* _Gezi Yazısı_:
━━━━━━━━━━━━━━━━

GEÇMİŞTEN GÜNÜMÜZE UZANAN KÖPRÜDE ADIM ADIM 14 AY
ASYA – AFRİKA 2002 – 03
Afrika’nın ekonomik zorluklar içerisinde kıvranan, benzin ve sigara kuyrukları ile dolu, maalesef insanlarının yüzünün gülmediği bu problemli, ama güzel ülkesinden Merhabalar.
Yine uzun bir bekleme süreci. Bu sefer Zambia vizesi için. Pazartesiden itibaren beş koca gün vizeyi bekleyip bir sonuç alamayınca hafta sonunu tekrar Harare’de geçirmek yerine zaten görmek durumunda olduğum “Great Zimbabwe Monuments” için tekrar güneye Masvingo’ya gitmek, buradan da Gweru’daki Antilop Parkı olarak anılan doğal hayatı koruma alanına geçmek, sonra da tekrar Harare’ye dönüp vizemi takip etmek oldukça güzel bir alternatif olacaktı. Nitekim öyle de yaptım.
UNESCO’nun Dünya Mirası Listesindeki Great Zimbabwe National Monuments, ekvatorun altındaki Afrika’da bulunan en önemli arkeolojik kalıntılar. Özellikle Great Enclosure denilen eliptik yapı çok enteresan. 13ncü yüzyılda tamamlandığı düşünülen bu yaklaşık yüz metre çapındaki çift sur duvarlı yapının işlevi konusunda arkeologlar tam bir görüş birliğinde değiller, ama kraliyete ait bir kutsal yer olduğunu düşünüyorlar. 15 metre yüksekliğinde, aralarında sadece bir insanın geçebileceği bir aralık olan çift sur duvarı, hangi düşmandan korunmak için yapıldı acaba? Antik Roma ya da Yunan şehirlerindeki akropolisin bir örneği de, hemen yakındaki bir tepenin üzerinde. Güneş batımında orada olamadım ama gün doğumunda erkenden kalkıp, tepeden huzurlu bir Afrika sabahının başlangıcını izlemek oldukça keyifliydi. Ayrıca tepeyi direk gören harika bir rondavel’de (daire şeklinde çatılı tek odalı geleneksel evler) gecelemek ve Anıtlar bölgesindeki üç yıldızlı otelin açık büfesinde harika yemekler yemek, (tüm yemekler + konaklama 6 $:))) ) Great Zimbabwe’yi gerçekten büyükleştirdi gözümde.

━━━━━━━━━━━━━━━━

* _Ham Liste_:

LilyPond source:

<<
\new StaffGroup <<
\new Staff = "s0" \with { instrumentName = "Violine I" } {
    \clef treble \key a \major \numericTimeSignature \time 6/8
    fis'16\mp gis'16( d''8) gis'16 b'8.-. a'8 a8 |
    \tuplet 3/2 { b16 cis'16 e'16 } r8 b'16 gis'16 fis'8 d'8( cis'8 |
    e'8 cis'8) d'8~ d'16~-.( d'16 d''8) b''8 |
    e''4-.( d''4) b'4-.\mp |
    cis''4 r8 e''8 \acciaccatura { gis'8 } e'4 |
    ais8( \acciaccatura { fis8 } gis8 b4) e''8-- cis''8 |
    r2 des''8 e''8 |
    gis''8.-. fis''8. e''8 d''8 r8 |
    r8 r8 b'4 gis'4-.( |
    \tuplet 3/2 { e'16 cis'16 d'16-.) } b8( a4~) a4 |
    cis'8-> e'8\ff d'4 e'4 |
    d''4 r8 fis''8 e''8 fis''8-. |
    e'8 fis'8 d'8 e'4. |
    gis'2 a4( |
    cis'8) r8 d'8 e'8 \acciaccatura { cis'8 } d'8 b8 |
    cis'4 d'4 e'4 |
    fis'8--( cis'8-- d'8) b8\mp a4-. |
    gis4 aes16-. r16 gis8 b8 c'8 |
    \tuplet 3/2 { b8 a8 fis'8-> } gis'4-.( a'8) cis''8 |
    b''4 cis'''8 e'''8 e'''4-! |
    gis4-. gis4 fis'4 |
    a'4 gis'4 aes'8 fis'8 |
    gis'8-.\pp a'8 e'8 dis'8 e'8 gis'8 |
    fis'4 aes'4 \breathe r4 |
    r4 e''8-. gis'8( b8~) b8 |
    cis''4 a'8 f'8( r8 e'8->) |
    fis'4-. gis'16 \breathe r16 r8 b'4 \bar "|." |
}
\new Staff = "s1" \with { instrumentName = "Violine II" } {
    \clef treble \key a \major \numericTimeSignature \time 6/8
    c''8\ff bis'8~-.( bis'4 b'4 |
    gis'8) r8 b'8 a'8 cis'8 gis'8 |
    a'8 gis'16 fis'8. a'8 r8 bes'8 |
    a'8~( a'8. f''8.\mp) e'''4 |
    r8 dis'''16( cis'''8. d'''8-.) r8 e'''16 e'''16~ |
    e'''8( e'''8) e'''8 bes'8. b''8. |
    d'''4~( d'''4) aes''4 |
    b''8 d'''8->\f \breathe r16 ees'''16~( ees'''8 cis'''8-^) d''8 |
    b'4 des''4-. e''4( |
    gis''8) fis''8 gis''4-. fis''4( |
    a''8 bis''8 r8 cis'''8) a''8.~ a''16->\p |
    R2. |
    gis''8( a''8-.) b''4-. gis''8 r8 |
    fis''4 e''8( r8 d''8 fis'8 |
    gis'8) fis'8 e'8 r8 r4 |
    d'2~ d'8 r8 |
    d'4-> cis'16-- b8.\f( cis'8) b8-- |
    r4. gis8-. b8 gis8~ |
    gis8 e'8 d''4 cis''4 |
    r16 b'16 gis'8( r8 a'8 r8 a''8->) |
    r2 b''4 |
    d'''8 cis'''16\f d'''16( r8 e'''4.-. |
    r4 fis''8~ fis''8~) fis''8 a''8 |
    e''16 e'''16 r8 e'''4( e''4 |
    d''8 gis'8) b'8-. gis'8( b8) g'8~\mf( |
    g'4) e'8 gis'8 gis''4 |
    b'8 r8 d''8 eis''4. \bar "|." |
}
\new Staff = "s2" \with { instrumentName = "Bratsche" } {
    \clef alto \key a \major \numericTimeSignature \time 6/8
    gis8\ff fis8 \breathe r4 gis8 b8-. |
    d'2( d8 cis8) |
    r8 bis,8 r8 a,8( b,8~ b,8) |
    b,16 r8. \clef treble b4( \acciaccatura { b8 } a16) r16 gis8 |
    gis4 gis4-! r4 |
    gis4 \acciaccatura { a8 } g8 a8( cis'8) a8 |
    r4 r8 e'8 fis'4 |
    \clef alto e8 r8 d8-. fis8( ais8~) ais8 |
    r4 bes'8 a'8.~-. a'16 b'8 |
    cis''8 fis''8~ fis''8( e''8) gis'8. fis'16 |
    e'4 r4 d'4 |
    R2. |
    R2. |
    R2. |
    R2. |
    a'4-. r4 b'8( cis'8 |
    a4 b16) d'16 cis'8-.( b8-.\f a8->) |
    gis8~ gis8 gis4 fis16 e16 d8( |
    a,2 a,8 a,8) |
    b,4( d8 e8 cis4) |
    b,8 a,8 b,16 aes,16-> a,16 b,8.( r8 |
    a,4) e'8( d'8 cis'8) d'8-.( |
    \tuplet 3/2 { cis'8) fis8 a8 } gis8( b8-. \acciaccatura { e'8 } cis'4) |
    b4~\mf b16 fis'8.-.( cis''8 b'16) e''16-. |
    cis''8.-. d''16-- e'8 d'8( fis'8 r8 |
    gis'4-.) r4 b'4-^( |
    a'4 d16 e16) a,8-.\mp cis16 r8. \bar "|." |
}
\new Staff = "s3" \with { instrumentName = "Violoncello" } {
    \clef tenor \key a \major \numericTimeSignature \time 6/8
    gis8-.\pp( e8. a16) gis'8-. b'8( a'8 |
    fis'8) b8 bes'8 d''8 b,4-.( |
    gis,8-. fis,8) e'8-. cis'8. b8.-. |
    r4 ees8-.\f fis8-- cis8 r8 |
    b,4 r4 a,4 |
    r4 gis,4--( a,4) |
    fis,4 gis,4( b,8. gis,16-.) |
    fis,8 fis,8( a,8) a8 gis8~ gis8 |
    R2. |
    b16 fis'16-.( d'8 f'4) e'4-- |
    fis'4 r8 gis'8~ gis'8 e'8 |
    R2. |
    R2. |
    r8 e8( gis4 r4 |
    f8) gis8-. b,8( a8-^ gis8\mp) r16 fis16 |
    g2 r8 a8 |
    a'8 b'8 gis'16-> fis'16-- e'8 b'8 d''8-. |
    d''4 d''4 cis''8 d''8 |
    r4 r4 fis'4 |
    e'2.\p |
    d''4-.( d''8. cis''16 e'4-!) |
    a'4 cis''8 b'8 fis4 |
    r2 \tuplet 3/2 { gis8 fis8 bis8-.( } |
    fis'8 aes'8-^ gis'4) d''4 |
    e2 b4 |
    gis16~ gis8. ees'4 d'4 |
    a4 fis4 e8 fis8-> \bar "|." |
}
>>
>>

━━━━━━━━━━━━━━━━

* _İstenen A_: Gezi yazısından "Yine uzun bir" ile başlayıp "öyle de yaptım." ifadesine kadar süren bölümü aynen alıntılayın.
* _İstenen B_: Zimbabve'yi anlatan gezi yazısını, gösterilen son cümlenin ardından devam ettirin.
Liste, gezi yazısıyla hiçbir şekilde ilgili değildir.

* _Yazılı Yanıt A_:
Yine uzun bir bekleme süreci. Bu sefer Zambia vizesi için. Pazartesiden itibaren beş koca gün vizeyi bekleyip bir sonuç alamayınca hafta sonunu tekrar Harare’de geçirmek yerine zaten görmek durumunda olduğum “Great Zimbabwe Monuments” için tekrar güneye Masvingo’ya gitmek, buradan da Gweru’daki Antilop Parkı olarak anılan doğal hayatı koruma alanına geçmek, sonra da tekrar Harare’ye dönüp vizemi takip etmek oldukça güzel bir alternatif olacaktı. Nitekim öyle de yaptım.

* _Yazılı Yanıt B_:
Evet evet evet, geliyorum bu gezide şimdiye kadar yaşadığım en muhteşem olaya. Bir gün tekrar Oklahoma ya da Santa Fe’ye yolum düşerse, Kızılderililer ismimi sorduğunda “man walking with lions” diyeceğim. Gweru’da üç genç aslanla birlikte bir buçuk saatlik yürüyüş gerçekten müthiş bir olaydı. Zımpara gibi dilleri ile kolumu yalayışları unutulacak gibi değil. Gerçi arada sırada vahşi kedilikleriyle saldırı pozisyonuna geçiyorlardıysa da rehberlerimizin sayesinde geziyi vukuatsız bir şekilde tamamladığımı söyleyebilirim. Sabahki at gezintimizde de ilk kez zürafalarla karşılaşmak, onlara çok yakın olmak gerçekten çok hoştu. Siyah rehberimiz “çok şanslı olduğumu, bu kadarını bir arada görmenin çok zor olduğunu” söylüyordu.
Hoş olmayan tek şey, niçin bu kadar vize için beklediğim. Tüm Avrupalılar vizelerini sınırda alıp hemen geçiyorlar ama maalesef artık can sıkıcı olmaya başladı. Bereket, Harare’de kaldığım Hillside Lodge, şehir merkezinin gürültüsünden uzak, havuzu, kocaman bahçesi ve backpacker atmosferi ile oldukça güzel bir mekan. Burada tanıştığım Yeni Zelandalı 50 yaşlarındaki Kaya, gerçekten saygı duyulacak bir insan. Türkiye’yi de çok sıkı bir biçimde gezmiş bu yalnız bayan, Güney Afrika’dan satın aldığı ve içi bir karavana dönüştürülmüş eski bir Volkswagen minibüs ile yalnız başına Afrika’yı dolaşıyor. Dünyanın en güvenli şehri Singapur’a bile gitmeye çekinen bazı arkadaşlar için bence çok güzel bir örnek.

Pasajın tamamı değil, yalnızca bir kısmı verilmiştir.